TASKS TO CARRY OUT »
A. List the names of the family members whom the news report about the Hennigar review board hearing says were killed.
B. Write a continuation of the news report about the Hennigar review board hearing, starting after its last sentence.

PASSAGE »
----

HALIFAX - The family of a man found not criminally responsible for killing three family members in rural Halifax in 2015 will have to wait to learn if he'll get extended freedoms.
Codey Hennigar killed his mother, Ann Ward, and his grandparents, Bill and Ida Ward, in January of 2015. He was later charged with three counts of first-degree murder but was found not criminally responsible due to his schizophrenia.
Hennigar has requested temporary escorted day passes from the East Coast Forensic Hospital in Dartmouth and was scheduled to have his request heard before Nova Scotia's Criminal Code Review Board on Tuesday.
Global News reports the hearing was abruptly adjourned at the request of the crown after the family disagreed with how the hearing was being administered.
Usually such hearings are held in the hospital but officials say it was moved because of the amount of public attention on the case, leaving the family to take part via video link in a building several kilometres away.

----

(Entries from a data collection)
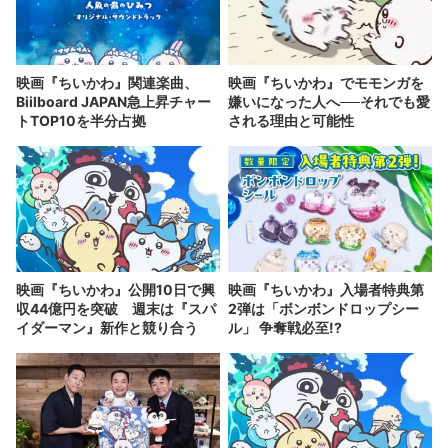
映画『ちいかわ』関連楽曲、
映画『ちいかわ』でモモンガを
Biilboard JAPAN急上昇チャー
嫌いになった人へ──それでも愛
トTOP10を半分占拠
される理由と可能性
映画『ちいかわ』公開10日で興
映画『ちいかわ』入場者特典第
収44億円を突破 週末は『スパ
2弾は「ボンボンドロップシー
イダーマン』新作と競り合う
ル」 争奪戦必至!?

----

SOLVED TASKS »
A. Ann Ward, Bill Ward, Ida Ward

B.
The decision disappointed Hennigar's brother, Chandler Hennigar, who told Global his family should have had the option to take part in person.
"I don't think it was fair that they put us through video link when it states that we have the right to be there and it's supposed to be a public hearing," he said.
"I just want things to change so that we don't have to keep going through this. It seems like we're being more victimized than we have to..."
Most members of Hennigar's family, including Chandler, disagree with the idea of him receiving more freedom.
The hospital says the hearing will move ahead once a larger space with increased security can be decided upon.